Archaeologists in northern Iraq discovered rock carvings that are about 2,700 years old, BBC News reported.
They were discovered in Mosul by a joint US-Iraqi excavation team working to reconstruct the ancient Mashki Gate, which was destroyed in 2016 by ISIS fighters.
Iraq is home to some of the world’s oldest cities and civilizations, including Babylonian, Sumerian, and Assyrian. However, during the years of turmoil, many archaeological sites have been looted and damaged by militants and military action.
The eight marble reliefs depict finely carved war scenes, grape vines, and palm trees.
The Assyrian King Sennacherib reigned from 705 to 681 BC, the Iraqi State Board of Antiquities and Heritage said, in a statement seen by AFP. Around 700 BC, the Assyrian king established Nineveh as his capital and built the Mishke Gate, which means “God’s Gate,” to guard its entrance.
“We believe that these carvings were moved from Sennacherib’s palace and reused by the king’s grandson to renovate Mashki’s gate and enlarge the guard room,” Fadel Mohammed Khodr, head of the Iraqi archaeological team, told Al Jazeera.
The Mashki Gate was one of Nineveh’s largest, and it served as a symbol of the city’s size and power. The gate was reconstructed in the 1970s, but IS militants destroyed it with a bulldozer in 2016.
Because much of the gate was buried underground due to the way it was oriented during its original construction, archaeologists could salvage were under the soil.
Mr Khodr noted that when the marble slabs were positioned at the gate, they were partly buried.
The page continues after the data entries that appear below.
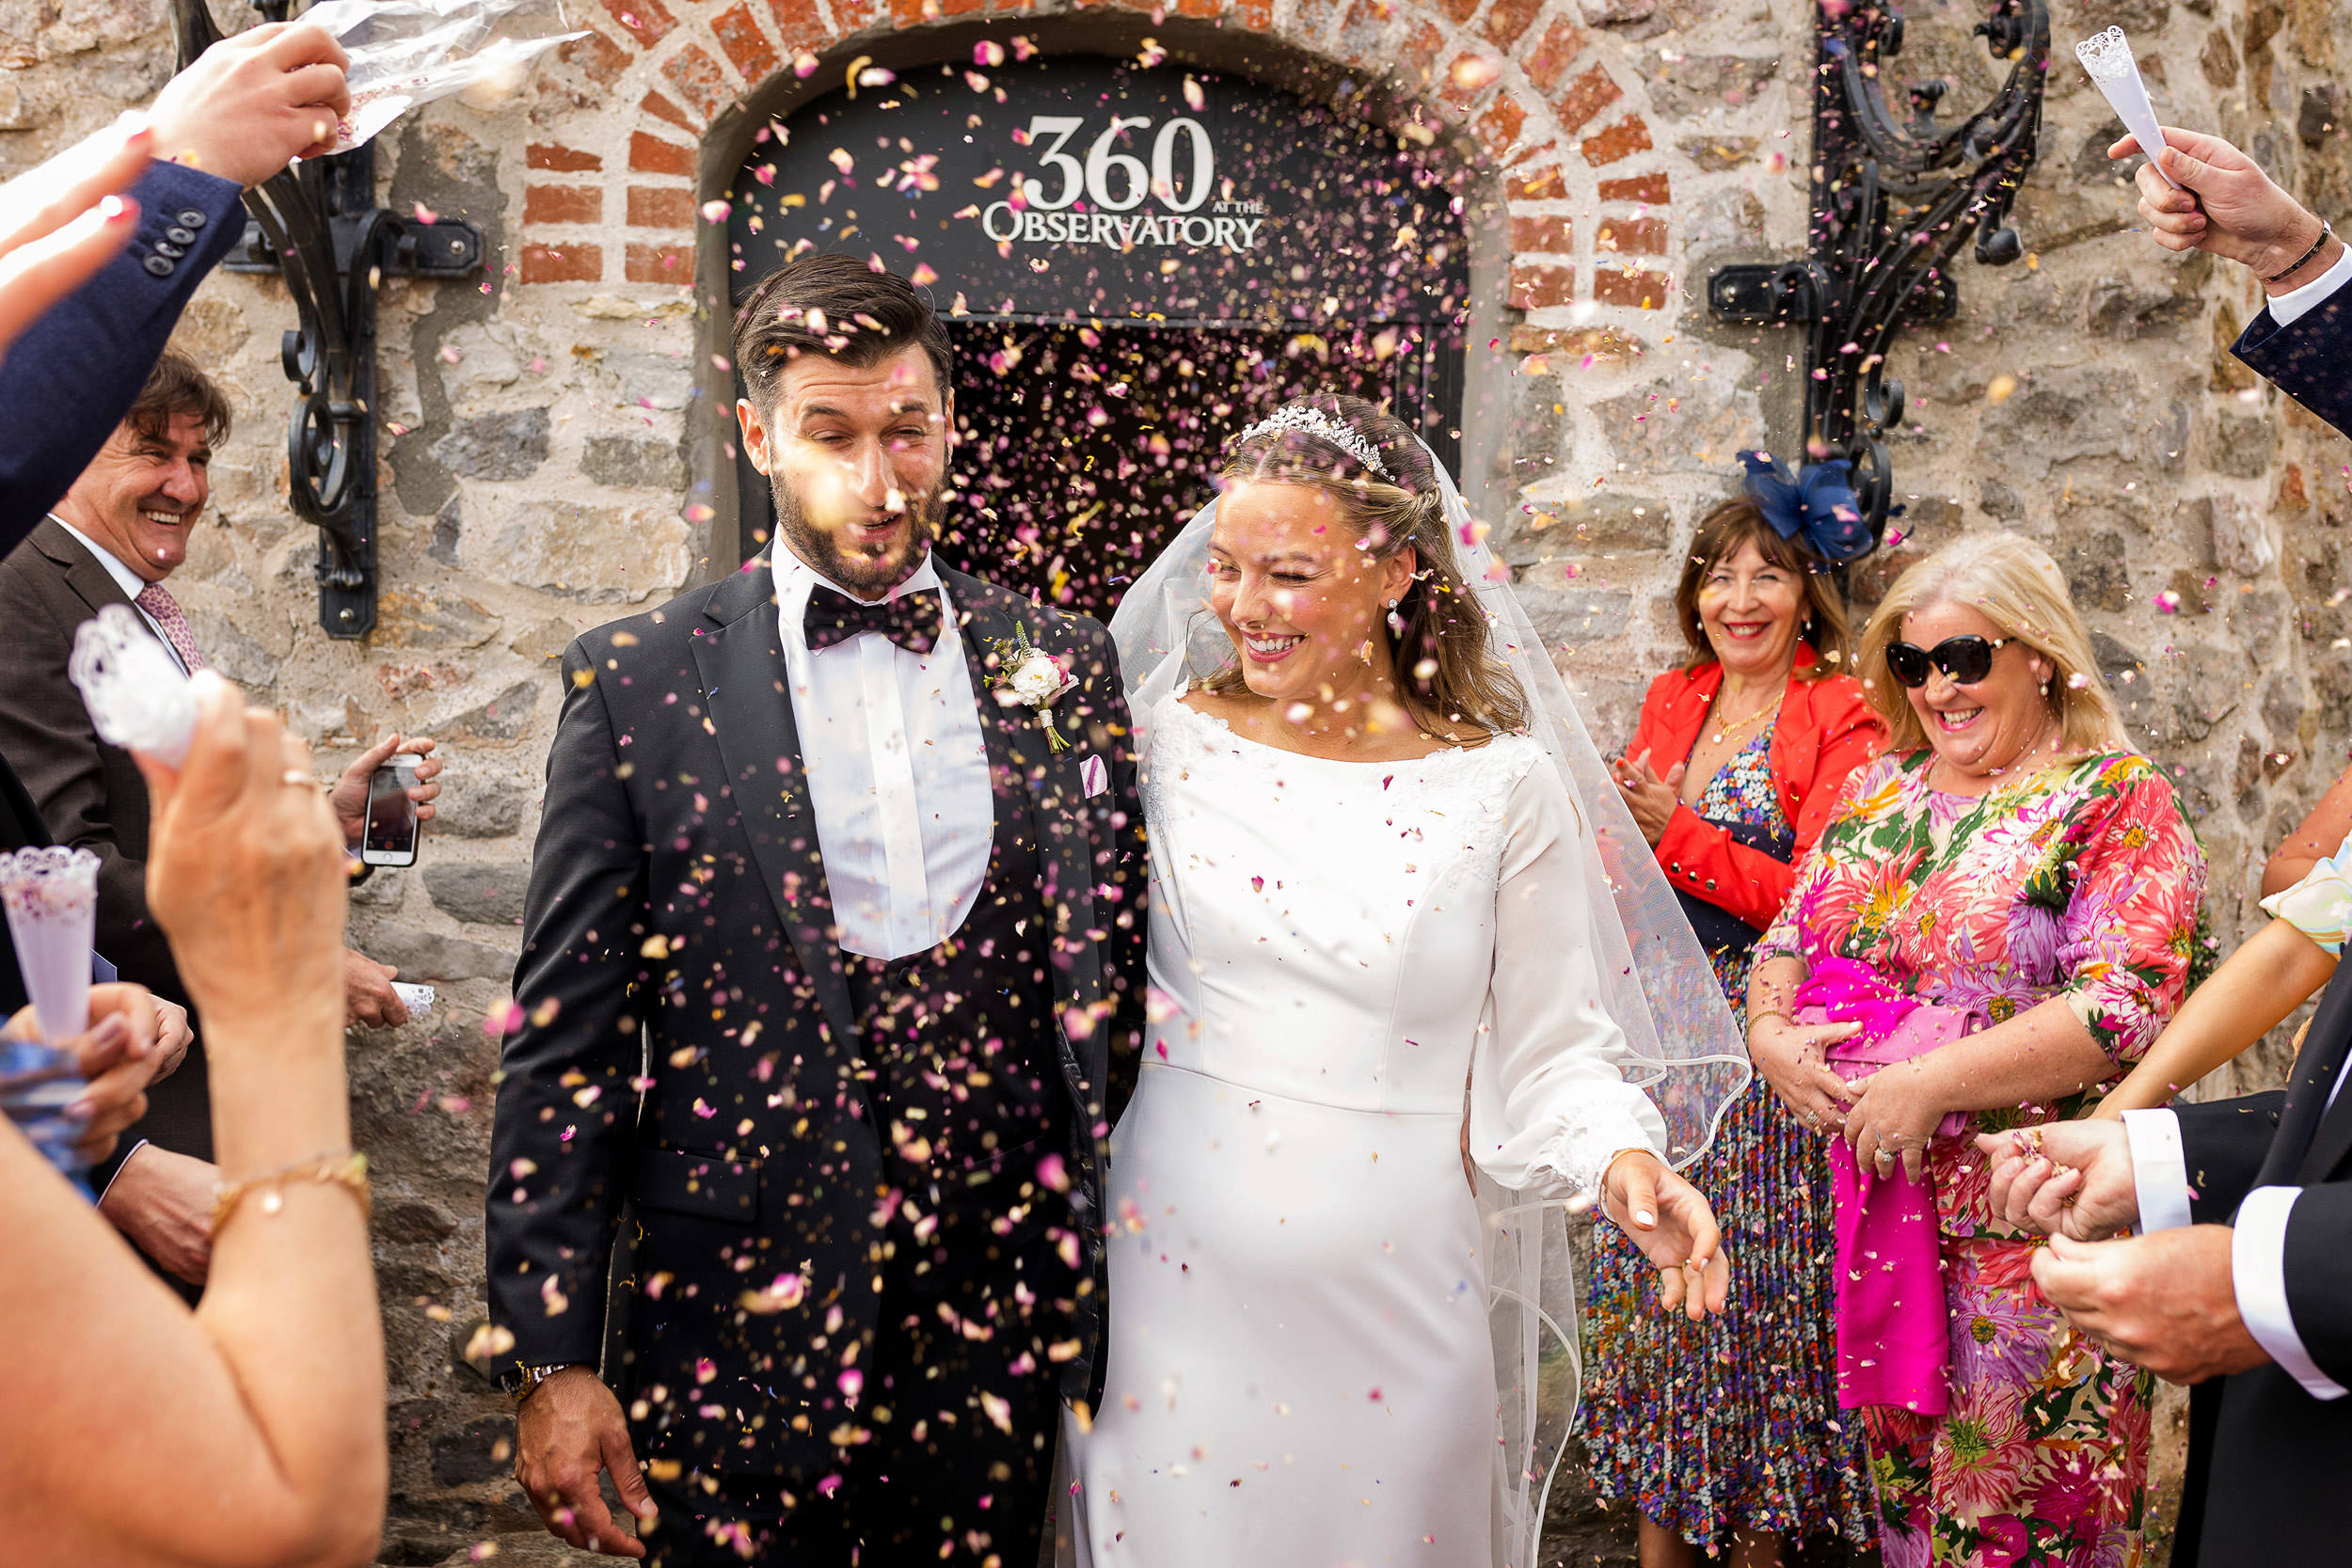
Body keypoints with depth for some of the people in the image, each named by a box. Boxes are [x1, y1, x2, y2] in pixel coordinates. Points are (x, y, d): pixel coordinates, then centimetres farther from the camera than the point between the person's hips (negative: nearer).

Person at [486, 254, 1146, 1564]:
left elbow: (1114, 984, 9)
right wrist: (554, 1357, -6)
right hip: (741, 1330, -2)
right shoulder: (640, 684, -3)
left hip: (994, 1323, 2)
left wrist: (1093, 1282, 7)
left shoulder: (1060, 668, 3)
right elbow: (567, 1040, -3)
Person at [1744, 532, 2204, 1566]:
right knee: (1899, 1477, 16)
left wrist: (1931, 1081, -22)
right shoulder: (1880, 792, 11)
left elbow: (2126, 1006, -19)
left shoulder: (2115, 801, -8)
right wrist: (1769, 1034, -7)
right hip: (1873, 1200, 6)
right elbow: (1787, 942, 15)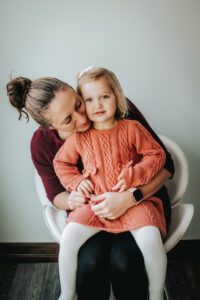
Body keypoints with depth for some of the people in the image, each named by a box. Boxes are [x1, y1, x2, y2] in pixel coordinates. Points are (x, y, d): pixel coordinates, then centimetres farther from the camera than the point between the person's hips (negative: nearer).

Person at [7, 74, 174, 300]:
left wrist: (130, 197, -30)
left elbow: (165, 164, -14)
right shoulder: (42, 144, -12)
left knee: (122, 260, -28)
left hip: (140, 200, -1)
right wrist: (70, 200, -21)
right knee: (89, 262, -28)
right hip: (90, 210, 2)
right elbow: (55, 194, 4)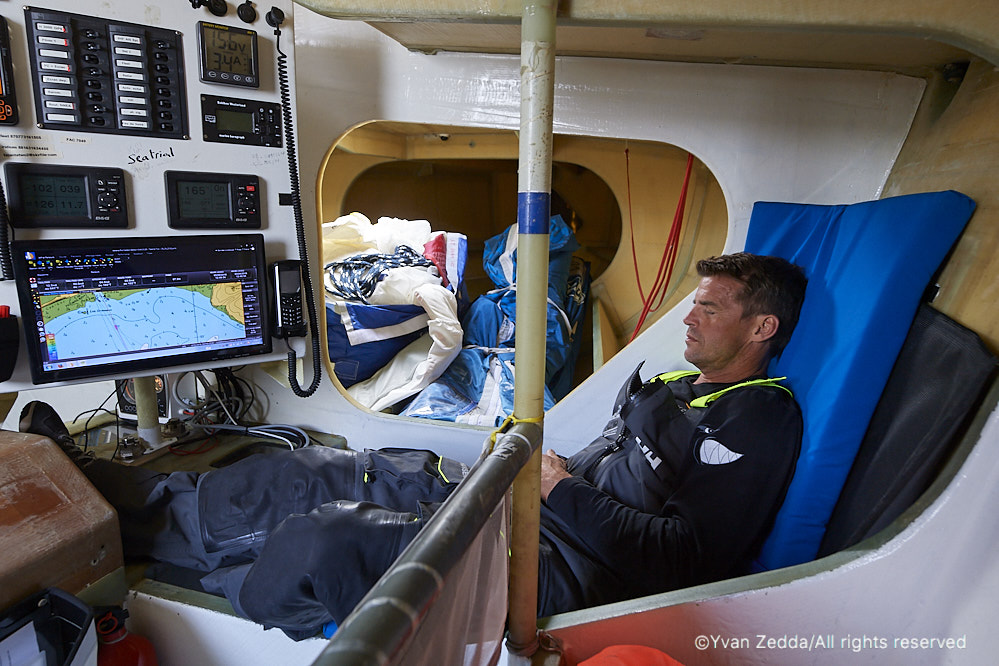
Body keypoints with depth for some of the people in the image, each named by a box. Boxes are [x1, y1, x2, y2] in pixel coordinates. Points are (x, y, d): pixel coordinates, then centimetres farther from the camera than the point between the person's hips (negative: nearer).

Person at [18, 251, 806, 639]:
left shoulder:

The underground sections have been preserved and bear the carvings seen today; whatever was above ground has been wiped smooth over the centuries.
The excavation team, which comprise experts from Iraq’s Mosul University and the University of Pennsylvania in the United States, is working to restore the Mashki Gate site to its pre-IS condition.
However, it is not only militants, vandals and smugglers who have damaged archaeological sites in Iraq.
After the US invaded Iraq in 2003, US troops and their allies damaged the ruins of Babylon by using the fragile site as an army camp.
According to a 2009 Unesco report, troops and their contractors “caused major damage to the city by digging, cutting, scraping, and levelling”.